There follows a list of 33 crimes, including: “adult abuse, neglect, or exploitation of aged persons or disabled adults, murder, manslaughter, vehicular homicide, assault, battery, and kidnapping, exhibiting firearms within 1000 feet of a school or possessing an electric weapon or device, prostitution, lewd and lascivious behavior, arson, burglary, fraudulent sale of controlled substances, incest, resisting arrest,” and “aiding in the escape of juvenile inmates ...”

Imagine the hopeful volunteers who are required to fill this out and promise to inform the diocese, DOV, that is, if they ever commit any of these acts, then get themselves finger printed and submit all of this for approval. At least half of these Catholics belong to Tom Brokaw’s greatest generation as veterans of World War II. They are religiously well informed, share a deep commitment to their faith and their families, and there are no outstanding warrants on any of them.

In short, these are the People of God, as the church understands theologically, and the backbone and foundation of American Catholicism. And Dewane wants them to prove their goodness to him before they can minister to the needy!

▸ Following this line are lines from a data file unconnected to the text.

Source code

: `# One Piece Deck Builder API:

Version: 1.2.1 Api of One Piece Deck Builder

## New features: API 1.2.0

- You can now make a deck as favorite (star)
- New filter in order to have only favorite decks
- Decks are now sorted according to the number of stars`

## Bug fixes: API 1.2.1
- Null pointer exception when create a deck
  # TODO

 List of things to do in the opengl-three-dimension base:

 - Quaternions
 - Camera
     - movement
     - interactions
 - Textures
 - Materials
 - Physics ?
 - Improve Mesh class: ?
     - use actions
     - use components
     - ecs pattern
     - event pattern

These procedures, originating from the bad legal advice given to bishops after the first revelation of the sex abuse scandal in 2002, are now being inappropriately applied to the laity. Sex abuse victims were not abused by the laity, but by priests and other church personnel, as in the Venice diocese, who, in this charade of justice, are to be held free of liability in connection with any of these scandalous investigations.

Dewane’s fingerprints may not be on file but they are all over this assault on the good Catholics who, despite such harassment, still go to church and do good for others. The essence of sexual abuse is found in someone who has power using it over someone who does not in order to gain gratification from the consequent demeaning and humiliation of the other.

Ironically and sadly, this protocol will not only fail to stop sex abusers who are masters of manipulation and gaming any system that tries to contain them, but it also shreds the concepts of charity and trust that are essential notes of a true Christian community.

I am willing to attest, give my finger prints as well, to the charge that these procedures constitute, in their demeaning and humiliating of good people, as reasonable a facsimile as you will get of sexual abuse. While making victims of the innocent, they also re-enact the common element of clergy sex abuse -- wresting from victims a promise (“hold free of liability”) not to say anything about their victimizers or what they did to them.

[Eugene Cullen Kennedy is emeritus professor of psychology at Loyola University, Chicago.]